Lindsay Tedds is an Assistant Professor in the School of Public Administration at the University of Victoria
At this time of year, as many of us are struggling to fill out our tax forms and meet our personal tax obligations in a timely fashion, it is hard not to throw select curse words in the direction of the Canada Revenue Agency (CRA). This is particularly true for those of us with more complicated returns, who have to navigate through the obtuse language in CRAs Income tax Information Circulars (ICs), Interpretation Bulletins (ITs), and Technical Information Bulletins.
While CRA may seem to be the classic villain at tax time, CRA can actually be better portrayed as Yin Yang. The Yin side is aptly demonstrated by CRAs assessor role, wherein it keeps hidden the information it knows about your tax obligations and forces you to show your cards first. Of course, if you are wrong, CRA is quick to hand out penalties and fines with little concern about the intent behind the errors. This is the role we are most familiar with.
The Yang side is less known to most taxpayers. CRA actually does have several initiatives to help tax filers meet their tax obligations and to increase information available to tax filers.
One such initiative is the Community Volunteer Income Tax Program ( CVITP). The CVITP was introduced in 1971 and has since grown to more than 16,000 volunteers associated with nearly 3,000 community partners. The CVITP connects the CRA with community organizations to help targeted taxpayers meet their tax obligations. The community organization co-ordinates clinics staffed with volunteers who help individuals with simple tax returns complete and file their returns and apply for related tax benefits. In exchange, the CRA trains and provides tax software to the volunteers.

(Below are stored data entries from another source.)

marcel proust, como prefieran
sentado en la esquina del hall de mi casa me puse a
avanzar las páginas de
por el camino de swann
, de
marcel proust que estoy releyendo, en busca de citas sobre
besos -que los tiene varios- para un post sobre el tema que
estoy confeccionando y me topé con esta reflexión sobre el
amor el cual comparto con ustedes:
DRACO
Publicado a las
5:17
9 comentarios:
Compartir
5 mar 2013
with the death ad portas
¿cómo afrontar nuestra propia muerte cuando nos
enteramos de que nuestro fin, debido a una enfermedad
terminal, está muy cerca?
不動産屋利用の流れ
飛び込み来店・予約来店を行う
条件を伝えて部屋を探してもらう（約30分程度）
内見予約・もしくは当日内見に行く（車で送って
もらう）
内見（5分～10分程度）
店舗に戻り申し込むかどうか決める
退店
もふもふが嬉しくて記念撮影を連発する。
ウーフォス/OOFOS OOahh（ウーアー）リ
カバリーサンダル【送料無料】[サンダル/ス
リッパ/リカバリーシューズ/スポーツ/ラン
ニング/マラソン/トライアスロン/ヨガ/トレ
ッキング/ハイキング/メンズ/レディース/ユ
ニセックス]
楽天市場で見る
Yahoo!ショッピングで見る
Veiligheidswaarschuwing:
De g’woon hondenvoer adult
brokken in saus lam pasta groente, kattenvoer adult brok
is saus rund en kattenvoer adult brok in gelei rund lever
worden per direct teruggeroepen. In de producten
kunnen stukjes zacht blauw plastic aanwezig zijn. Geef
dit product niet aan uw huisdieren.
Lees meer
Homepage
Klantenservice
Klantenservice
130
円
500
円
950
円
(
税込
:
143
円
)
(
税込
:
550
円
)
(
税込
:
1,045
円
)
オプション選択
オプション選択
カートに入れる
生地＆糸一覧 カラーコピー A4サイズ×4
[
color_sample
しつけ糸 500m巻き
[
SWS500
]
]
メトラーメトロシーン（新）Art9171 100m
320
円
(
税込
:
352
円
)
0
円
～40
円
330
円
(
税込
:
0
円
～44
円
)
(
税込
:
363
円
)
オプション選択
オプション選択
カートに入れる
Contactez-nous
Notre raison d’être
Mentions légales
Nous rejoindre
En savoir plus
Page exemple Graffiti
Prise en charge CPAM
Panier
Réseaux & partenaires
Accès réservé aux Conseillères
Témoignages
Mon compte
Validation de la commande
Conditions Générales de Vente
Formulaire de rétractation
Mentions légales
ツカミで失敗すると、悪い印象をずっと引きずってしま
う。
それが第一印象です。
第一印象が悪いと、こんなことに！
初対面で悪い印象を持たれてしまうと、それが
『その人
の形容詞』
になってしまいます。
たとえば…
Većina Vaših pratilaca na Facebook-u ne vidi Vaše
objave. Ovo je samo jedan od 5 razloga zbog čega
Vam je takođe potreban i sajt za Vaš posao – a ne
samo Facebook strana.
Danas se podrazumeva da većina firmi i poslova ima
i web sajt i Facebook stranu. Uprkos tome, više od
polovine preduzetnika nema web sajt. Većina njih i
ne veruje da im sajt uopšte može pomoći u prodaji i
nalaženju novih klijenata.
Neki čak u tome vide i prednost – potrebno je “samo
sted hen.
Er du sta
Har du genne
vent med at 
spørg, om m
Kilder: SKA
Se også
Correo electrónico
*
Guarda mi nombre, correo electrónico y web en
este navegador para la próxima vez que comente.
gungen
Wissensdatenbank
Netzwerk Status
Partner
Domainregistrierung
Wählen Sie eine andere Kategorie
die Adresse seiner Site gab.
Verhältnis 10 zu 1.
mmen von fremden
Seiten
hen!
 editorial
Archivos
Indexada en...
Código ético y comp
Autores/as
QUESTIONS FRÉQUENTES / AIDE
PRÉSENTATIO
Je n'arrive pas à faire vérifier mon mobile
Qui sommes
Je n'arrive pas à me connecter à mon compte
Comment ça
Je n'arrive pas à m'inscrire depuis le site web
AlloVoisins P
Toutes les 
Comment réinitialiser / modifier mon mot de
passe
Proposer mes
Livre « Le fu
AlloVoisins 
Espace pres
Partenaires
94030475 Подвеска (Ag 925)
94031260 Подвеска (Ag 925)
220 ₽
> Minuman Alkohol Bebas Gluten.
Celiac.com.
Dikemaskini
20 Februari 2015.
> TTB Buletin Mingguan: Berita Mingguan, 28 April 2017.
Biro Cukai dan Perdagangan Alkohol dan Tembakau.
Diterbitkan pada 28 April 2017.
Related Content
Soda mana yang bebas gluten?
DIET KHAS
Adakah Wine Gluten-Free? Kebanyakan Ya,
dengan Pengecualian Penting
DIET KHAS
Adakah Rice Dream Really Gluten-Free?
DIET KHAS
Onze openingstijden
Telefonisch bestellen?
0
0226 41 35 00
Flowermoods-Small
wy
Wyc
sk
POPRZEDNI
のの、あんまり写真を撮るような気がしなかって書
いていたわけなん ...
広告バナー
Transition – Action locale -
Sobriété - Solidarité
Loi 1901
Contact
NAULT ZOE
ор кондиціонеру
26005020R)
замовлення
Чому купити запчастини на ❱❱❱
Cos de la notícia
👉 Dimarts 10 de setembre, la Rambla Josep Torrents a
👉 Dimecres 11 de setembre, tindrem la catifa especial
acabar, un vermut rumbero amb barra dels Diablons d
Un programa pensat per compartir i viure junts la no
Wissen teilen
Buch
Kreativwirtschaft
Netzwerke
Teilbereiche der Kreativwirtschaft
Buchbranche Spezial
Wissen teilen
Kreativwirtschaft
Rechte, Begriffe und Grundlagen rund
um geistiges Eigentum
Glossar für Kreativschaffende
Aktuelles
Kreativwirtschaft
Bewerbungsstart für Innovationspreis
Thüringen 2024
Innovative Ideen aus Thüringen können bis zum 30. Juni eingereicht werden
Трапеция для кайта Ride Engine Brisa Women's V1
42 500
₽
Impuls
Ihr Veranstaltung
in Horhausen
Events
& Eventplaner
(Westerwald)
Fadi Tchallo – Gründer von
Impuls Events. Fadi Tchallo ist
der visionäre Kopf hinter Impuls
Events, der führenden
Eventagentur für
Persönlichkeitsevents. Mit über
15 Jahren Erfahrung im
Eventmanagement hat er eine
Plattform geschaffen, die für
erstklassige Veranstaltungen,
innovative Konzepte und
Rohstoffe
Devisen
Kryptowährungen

The exact eligibility criteria for the program are not determined by CRA but rather by the community organization that is offering the assistance. For example, the International and Exchange Student Services (IESS) at the University of Victoria offers clinics to international students to help them fill out their income tax returns. Other community programs serve seniors, people with disabilities, aboriginal peoples, new immigrants, or those whose income does not exceed a threshold amount (suggested by CRA to be $25,000 for single taxpayers, $30,000 for single parents, and $35,000 for a couple). These clinics typically run between February and April of each year, though some run year round. For information on a CVITP clinic near you, consult CRAs CVITP website.
Another initiative is CRAs My Account. Launched in 2003, this online service provides access to your tax and benefit information. Since its launch, the amount of information available through My Account has increased and it now includes your tax information slips, your NETFILE access code, your carry forwards, and information on your TSFA and RRSP contribution limits and repayment obligations.
This service is a necessary and welcome move towards a more open and transparent tax system. Unfortunately, the tax slips information is limited (for example, my information was limited to the T4 issued by the University of Victoria and missed my plethora of T5s and T3s, among others). In addition, the registration process is quite tedious and tax filers who are not currently registered for My Account will be unlikely to complete the registration process in time for this year’s tax deadline of April 30. But once registered, you will have access for future year’s tax seasons.
Other initiatives include the Learning About Taxes and Teaching Taxes programs. Learning About Taxes is an online, self-directed learning unit that provides introductory information about Canada’s tax system and teaches you how to prepare a simple income tax and benefit return. Teaching Taxes provides learning material for educators wanting to teach their students about Canada’s tax system. It also provides information about preparing a basic income tax and benefit return. Both programs are free to register and to use. The Teaching Taxes program provides free copies of the Student Workbook. I have used both of these resources in my university-level classes with units on taxes.
While these initiatives do no eliminate the burden of meeting our tax obligations, they do ease the load. If schools were to adopt the Teaching Taxes program into the core curriculum, we could start to make headway in reducing the burden on future tax filers by providing information and skills to understand and successfully navigate the tax system.